* REQUIRED ACTION *
Search the listing below, and show each line that includes the word "développement".

*** Opening of RECORDS SHOWN ***

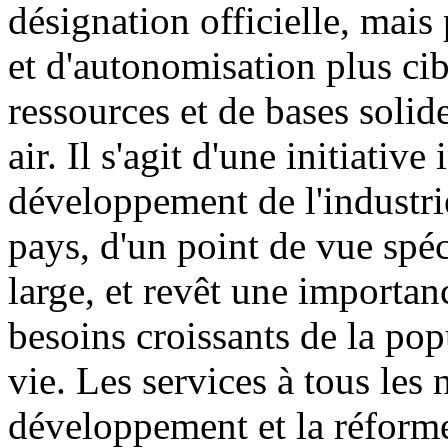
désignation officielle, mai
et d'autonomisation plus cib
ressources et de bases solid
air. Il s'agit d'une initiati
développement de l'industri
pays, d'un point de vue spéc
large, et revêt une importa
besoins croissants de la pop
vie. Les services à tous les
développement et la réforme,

*** Close of RECORDS SHOWN ***
*** Opening of RECORDS SHOWN ***

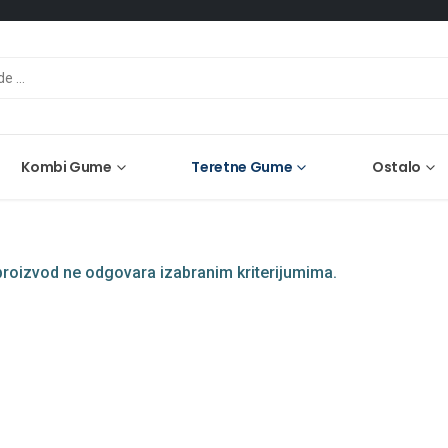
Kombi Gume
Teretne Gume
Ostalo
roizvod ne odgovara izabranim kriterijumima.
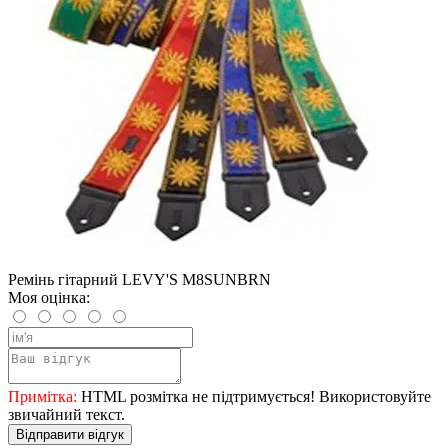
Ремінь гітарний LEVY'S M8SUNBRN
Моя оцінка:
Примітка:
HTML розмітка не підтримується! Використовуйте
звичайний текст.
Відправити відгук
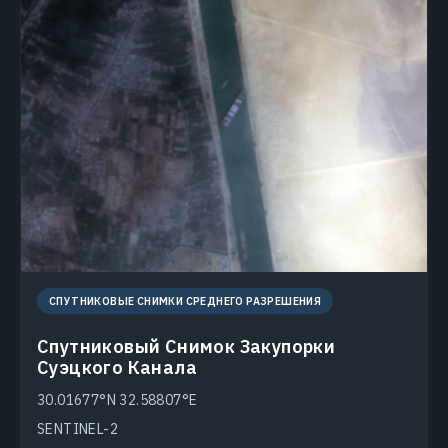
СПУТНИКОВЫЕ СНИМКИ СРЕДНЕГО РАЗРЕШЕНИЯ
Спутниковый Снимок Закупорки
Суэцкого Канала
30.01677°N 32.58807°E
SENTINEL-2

*** Close of RECORDS SHOWN ***

* FINAL ANSWER *
développement de l'industri
développement et la réforme,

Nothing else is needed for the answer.